Berkman, who feared the person he became when he drank, never touched the stuff. As a result, many people who did partake came to regard him warily. Maybe he bothered them because he remained alert and anxious while they were enjoying themselves; maybe he bothered them because they should have feared the people they became, too.
Yet the fact remains: At a time when his colleagues were trying to loosen up and forget another unbearable and unremarkable year, Berkman kept sober vigil, remembering and judging them all.
2. According to a guidebook that Brian Powell had purchased on amazon.com, there were 365 things to do in the big city before dying. Powell, who was dying of terminal cancer as well as a broken heart, never got around to doing any of them. He did try to attend the annual “Light-Up Night,” which was all kinds of a big deal, but it was cold outside and he couldn’t bring himself to leave his apartment. His life, or what remained of it, was funny like that.
3. “Herc” Broadsides couldn’t contain his fury when he learned that J.P. Crackerjack—a young slugger who had shattered all of his home run records—had tested positive for steroids.
“They ought to put an asterisk next to every one of his statistics,” Broadsides, who had bolstered his own play with a diet heavy in B-12 shots and amphetamines, groused to a reporter.

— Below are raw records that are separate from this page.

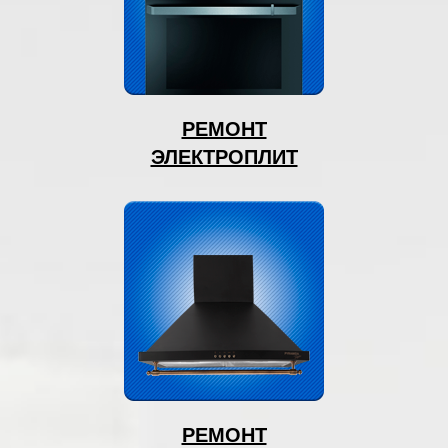
РЕМОНТ
ЭЛЕКТРОПЛИТ
РЕМОНТ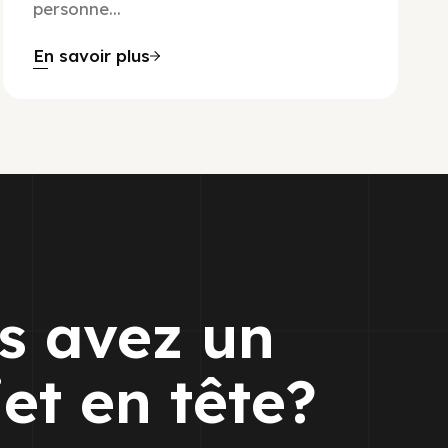
personne...
En savoir plus
s avez un
jet en tête?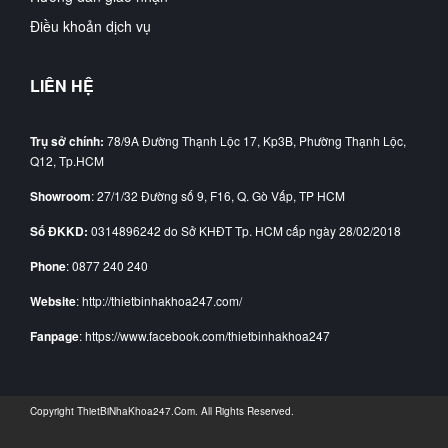
Điều khoản dịch vụ
LIÊN HỆ
Trụ sở chính:
78/9A Đường Thạnh Lộc 17, Kp3B, Phường Thạnh Lộc,
Q12, Tp.HCM
Showroom
: 27/1/32 Đường số 9, F16, Q. Gò Vấp, TP HCM
Số ĐKKD:
0314896242 do Sở KHĐT Tp. HCM cấp ngày 28/02/2018
Phone
: 0877 240 240
Website
: http://thietbinhakhoa247.com/
Fanpage
: https://www.facebook.com/thietbinhakhoa247
Copyright
ThietBiNhaKhoa247.Com
. All Rights Reserved.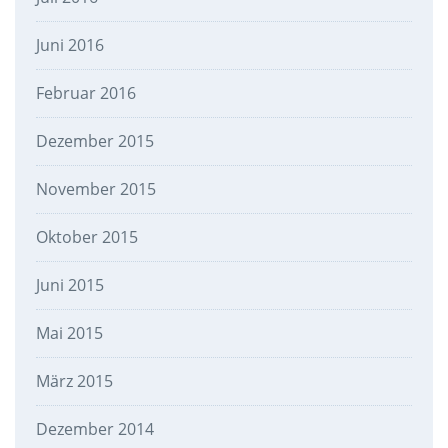
Juni 2016
Februar 2016
Dezember 2015
November 2015
Oktober 2015
Juni 2015
Mai 2015
März 2015
Dezember 2014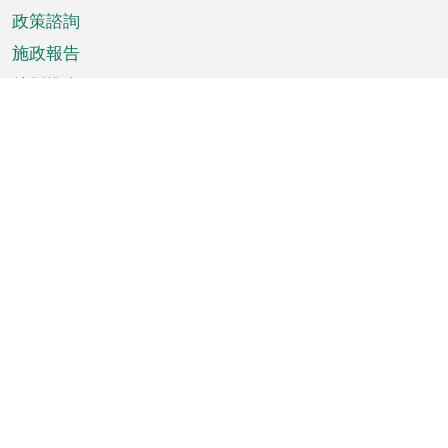
政策諮詢
施政報告
特別推介
澳門資訊
天氣
交通
公眾假期
文娛康體
城市資訊
澳門便覽
統計數字
公佈告示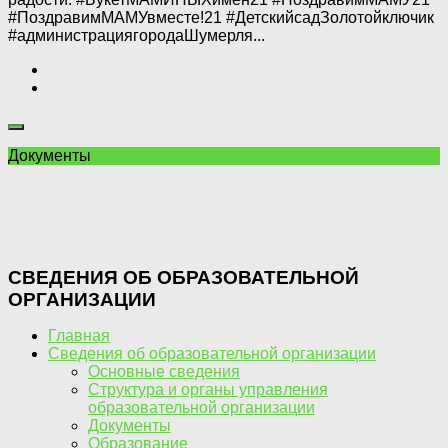
#ПоздравимМАМУвместе!21 #ДетскийсадЗолотойключик
#администрациягородаШумерля...
Документы
СВЕДЕНИЯ ОБ ОБРАЗОВАТЕЛЬНОЙ
ОРГАНИЗАЦИИ
Главная
Сведения об образовательной организации
Основные сведения
Структура и органы управления
образовательной организации
Документы
Образование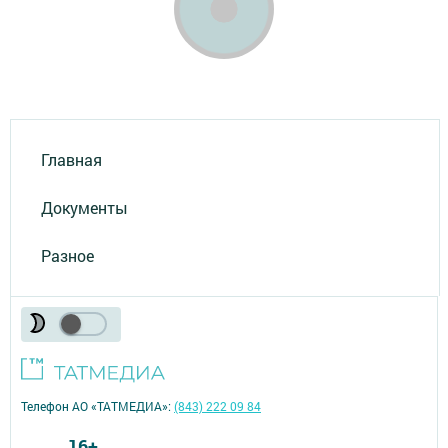
Главная
Документы
Разное
Телефон АО «ТАТМЕДИА»:
(843) 222 09 84
16+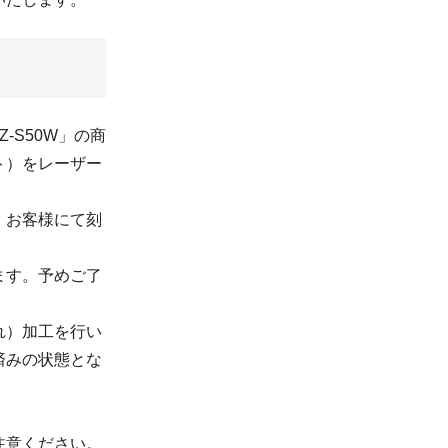
-S50W」の商
ト）をレーザー
。お客様にて刻
ます。予めご了
れ）加工を行い
済みの状態とな
注意ください。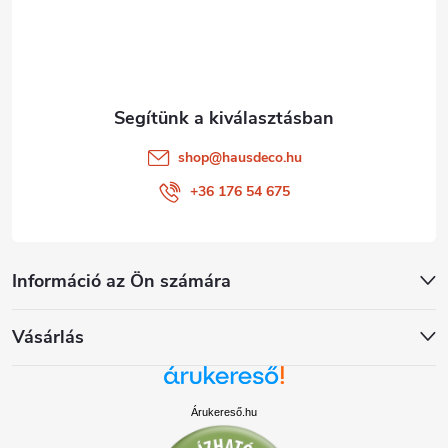
é
c
shop
@
hausdeco.hu
+36 176 54 675
Információ az Ön számára
Vásárlás
Árukereső.hu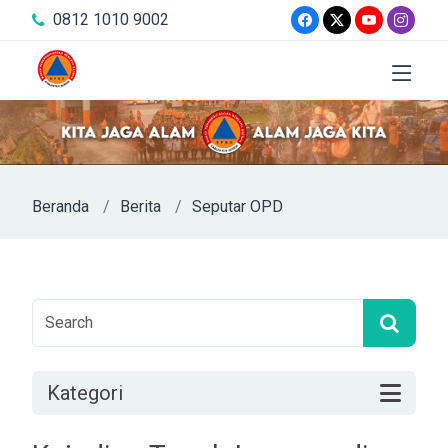
0812 1010 9002
Beranda
Berita
Seputar OPD
Kategori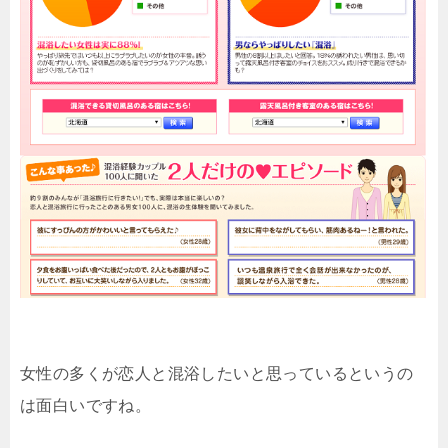
女性の多くが恋人と混浴したいと思っているというの
は面白いですね。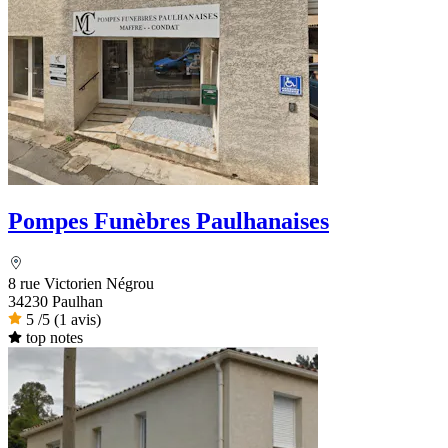
Pompes Funèbres Paulhanaises
8 rue Victorien Négrou
34230 Paulhan
5
/5
(1 avis)
top notes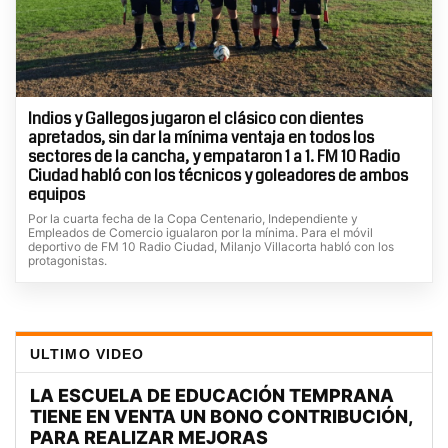
Indios y Gallegos jugaron el clásico con dientes
apretados, sin dar la mínima ventaja en todos los
sectores de la cancha, y empataron 1 a 1. FM 10 Radio
Ciudad habló con los técnicos y goleadores de ambos
equipos
Por la cuarta fecha de la Copa Centenario, Independiente y
Empleados de Comercio igualaron por la mínima. Para el móvil
deportivo de FM 10 Radio Ciudad, Milanjo Villacorta habló con los
protagonistas.
ULTIMO VIDEO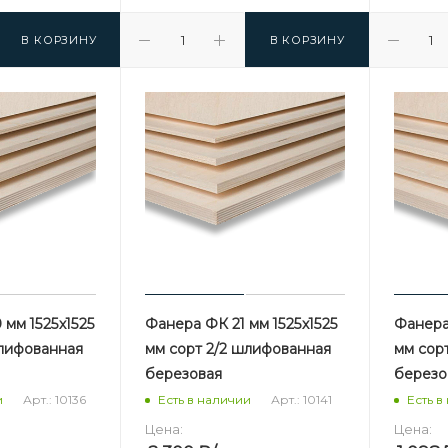
В КОРЗИНУ
В КОРЗИНУ
мм 1525х1525
Фанера ФК 21 мм 1525х1525
Фанера
шлифованная
мм сорт 2/2 шлифованная
мм сор
березовая
березо
Арт.: 10136
Арт.: 10141
и
Есть в наличии
Есть в
Цена:
Цена: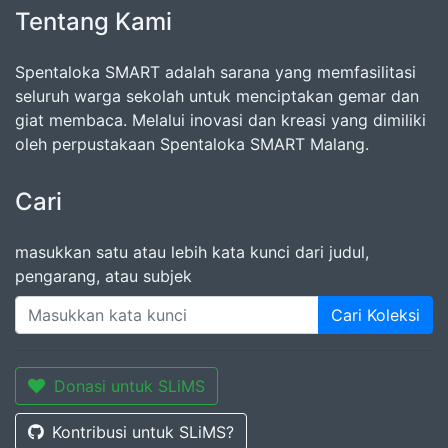
Tentang Kami
Spentaloka SMART adalah sarana yang memfasilitasi
seluruh warga sekolah untuk menciptakan gemar dan
giat membaca. Melalui inovasi dan kreasi yang dimiliki
oleh perpustakaan Spentaloka SMART Malang.
Cari
masukkan satu atau lebih kata kunci dari judul,
pengarang, atau subjek
Cari Koleksi
Donasi untuk SLiMS
Kontribusi untuk SLiMS?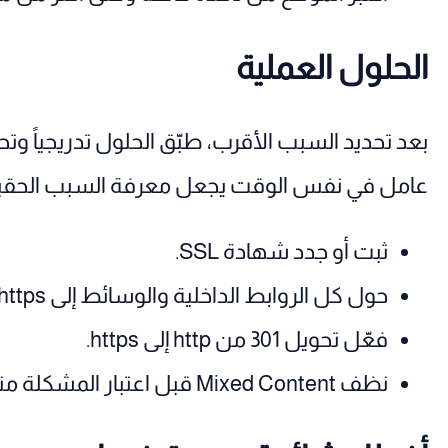
الحلول العملية
بعد تحديد السبب الأقرب، طبّق الحلول تدريجياً وت
عامل في نفس الوقت يجعل معرفة السبب الحق
ثبت أو جدد شهادة SSL.
حول كل الروابط الداخلية والوسائط إلى https.
فعّل تحويل 301 من http إلى https.
نظف Mixed Content قبل اعتبار المشكلة منتهية.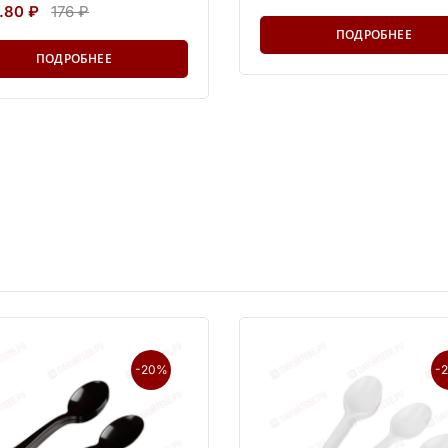
.80 ₽
176 ₽
ПОДРОБНЕЕ
ПОДРОБНЕЕ
-20%
-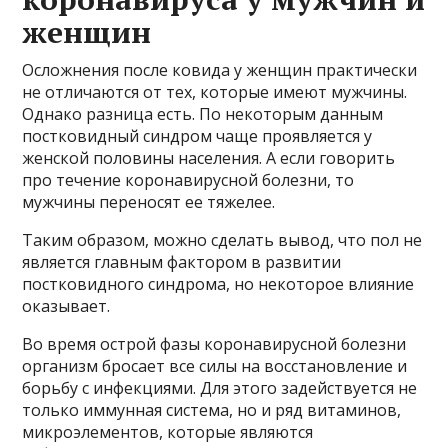
женщин
Осложнения после ковида у женщин практически
не отличаются от тех, которые имеют мужчины.
Однако разница есть. По некоторым данным
постковидный синдром чаще проявляется у
женской половины населения. А если говорить
про течение коронавирусной болезни, то
мужчины переносят ее тяжелее.
Таким образом, можно сделать вывод, что пол не
является главным фактором в развитии
постковидного синдрома, но некоторое влияние
оказывает.
Во время острой фазы коронавирусной болезни
организм бросает все силы на восстановление и
борьбу с инфекциями. Для этого задействуется не
только иммунная система, но и ряд витаминов,
микроэлементов, которые являются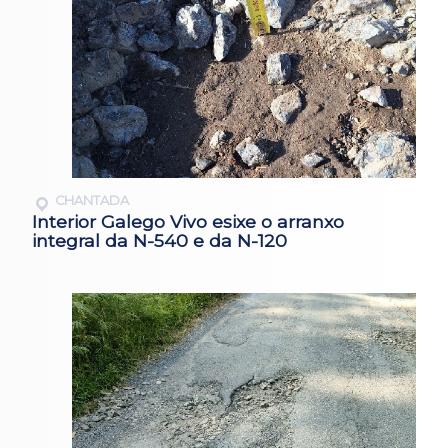
CHANTADA
Interior Galego Vivo esixe o arranxo
integral da N-540 e da N-120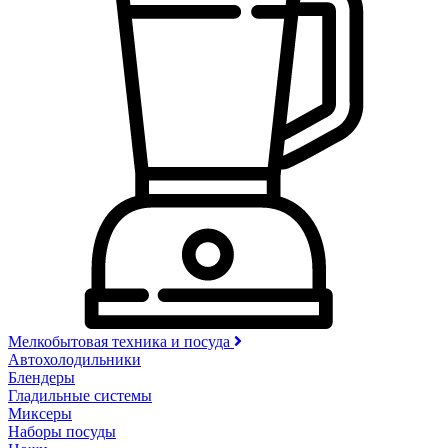
Мелкобытовая техника и посуда
Автохолодильники
Блендеры
Гладильные системы
Миксеры
Наборы посуды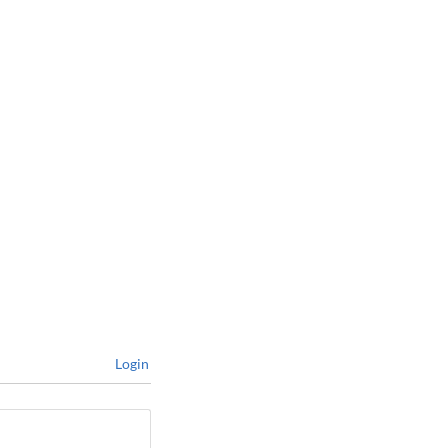
Login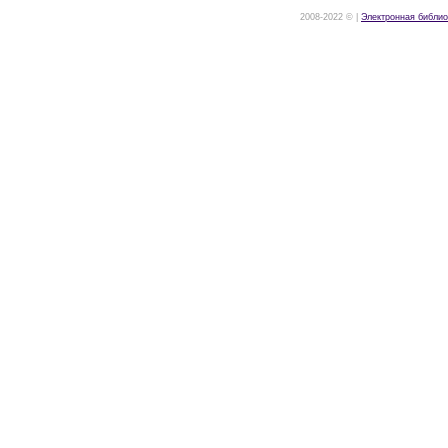
2008-2022 © |
Электронная библио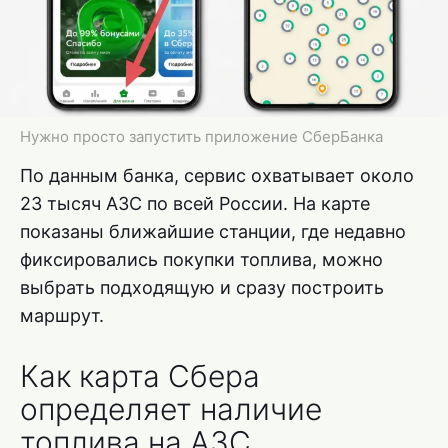
Нужно просто запустить приложение СберБанка
По данным банка, сервис охватывает около
23 тысяч АЗС по всей России. На карте
показаны ближайшие станции, где недавно
фиксировались покупки топлива, можно
выбрать подходящую и сразу построить
маршрут.
Как карта Сбера
определяет наличие
топлива на АЗС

“It’s a tragedy and a farce. The players today don’t give a damn about the integrity of the game,” he continued.
The integrity of the game, which he had striven to uphold through corking his bat and refusing to insert an African-American player into his team’s starting lineup until the team’s owner threatened to fire him, meant everything to “Herc” Broadsides.
4. The young couple desperately needed a car to get to their parents’ house for Christmas, a trip that comprised six states and nearly five hundred miles.
“This one will get you there,” ace used car salesman “Chub” Leeds assured them.
“Will it? We’ve got only five hundred dollars to our name,” said the husband, looking as forlorn and innocent as any man who had ever lived.
“You betcha,” said Leeds, who figured that there was always a chance that it might.
“I’m so happy there are fine people like you in the world,” said the wife.
Leeds smiled. “Ma’am, this is a season for giving. And I’m always happy to give folks a great deal.”
The husband patted Leeds on his shoulder. “You’re a saint.”
Leeds’ smile widened. Maybe he was a saint. Who could say for sure?